I read somewhere a long time ago the suggestion that when you wake spontaneously “much too early” (at two thirty or three a.m.), you should stay up and pay attention to what comes into your consciousness because – whether it is your own mind or whispers from the Universe – there is something you need to know present in the air during those moments.
The threshold between slumber and wakefulness – that moment before your dream slips away from your knowing of it – is a very powerful period. When your brain is allowed to indulge itself in just being, without being occupied, ideas are generated, problems are solved, and spirit is nourished. This is the place where insight and inspiration are born. The trick, though, is to resist the temptation to find a way to occupy yourself until you are again able to fall asleep, to simply allow your own knowing. To consciously do nothing more than listen to the silence.

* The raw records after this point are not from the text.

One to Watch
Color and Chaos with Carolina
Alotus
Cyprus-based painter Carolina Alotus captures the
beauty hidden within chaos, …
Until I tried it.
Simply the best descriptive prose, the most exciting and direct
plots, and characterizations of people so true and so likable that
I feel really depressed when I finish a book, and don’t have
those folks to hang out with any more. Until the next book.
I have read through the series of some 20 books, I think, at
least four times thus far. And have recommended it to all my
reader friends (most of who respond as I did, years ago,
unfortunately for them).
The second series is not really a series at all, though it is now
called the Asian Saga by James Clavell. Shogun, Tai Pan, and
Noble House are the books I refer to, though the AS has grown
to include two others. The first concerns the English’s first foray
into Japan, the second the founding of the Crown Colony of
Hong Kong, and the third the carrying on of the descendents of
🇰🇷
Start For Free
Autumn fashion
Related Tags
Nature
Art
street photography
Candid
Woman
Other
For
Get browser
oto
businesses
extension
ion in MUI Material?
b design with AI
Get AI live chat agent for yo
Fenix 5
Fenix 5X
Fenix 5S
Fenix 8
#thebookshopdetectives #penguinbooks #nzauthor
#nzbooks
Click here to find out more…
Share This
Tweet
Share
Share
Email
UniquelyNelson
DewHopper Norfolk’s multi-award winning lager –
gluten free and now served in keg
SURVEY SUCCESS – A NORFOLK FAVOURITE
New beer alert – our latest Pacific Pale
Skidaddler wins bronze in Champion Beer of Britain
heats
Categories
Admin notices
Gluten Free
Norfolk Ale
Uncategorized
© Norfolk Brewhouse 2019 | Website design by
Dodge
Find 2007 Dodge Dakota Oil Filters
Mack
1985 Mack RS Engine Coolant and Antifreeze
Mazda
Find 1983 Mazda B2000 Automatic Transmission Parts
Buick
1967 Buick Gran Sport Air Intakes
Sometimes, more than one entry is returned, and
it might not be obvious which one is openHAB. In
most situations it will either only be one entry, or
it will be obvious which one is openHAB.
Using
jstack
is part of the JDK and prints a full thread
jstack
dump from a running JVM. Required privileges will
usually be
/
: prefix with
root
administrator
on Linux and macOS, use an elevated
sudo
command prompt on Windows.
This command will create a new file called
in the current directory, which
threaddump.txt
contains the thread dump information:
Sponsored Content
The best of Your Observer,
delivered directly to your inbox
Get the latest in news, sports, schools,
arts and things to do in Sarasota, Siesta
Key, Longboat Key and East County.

There have been numerous articles written over the past several years about the impact of “smart” technology and mobile devices on the human brain. Both research and wisdom tell us that there is benefit to sometimes being bored. When our brains are not consciously engaged in an activity, they are actually actively engaged in process. We access our genius – those epiphanies of creative realization – when our brains are not otherwise occupied. So what is the impact of reaching a state whereby our brains are constantly occupied? I love my gadgets, too, but I am learning that one of their benefits can be – in the face of the ability to remain perpetually entertained – reminding me to consciously choose to allow myself (and my brain) some downtime.
These “stolen moments” during what seems like the middle of the night are an opportunity to be alone with your thoughts, thereby connecting with your spirit. Give yourself the gift of those moments – whatever time of day or night you happen upon the opportunity for them.
May your sleep be peaceful, restful sleep. May your waking be inspired.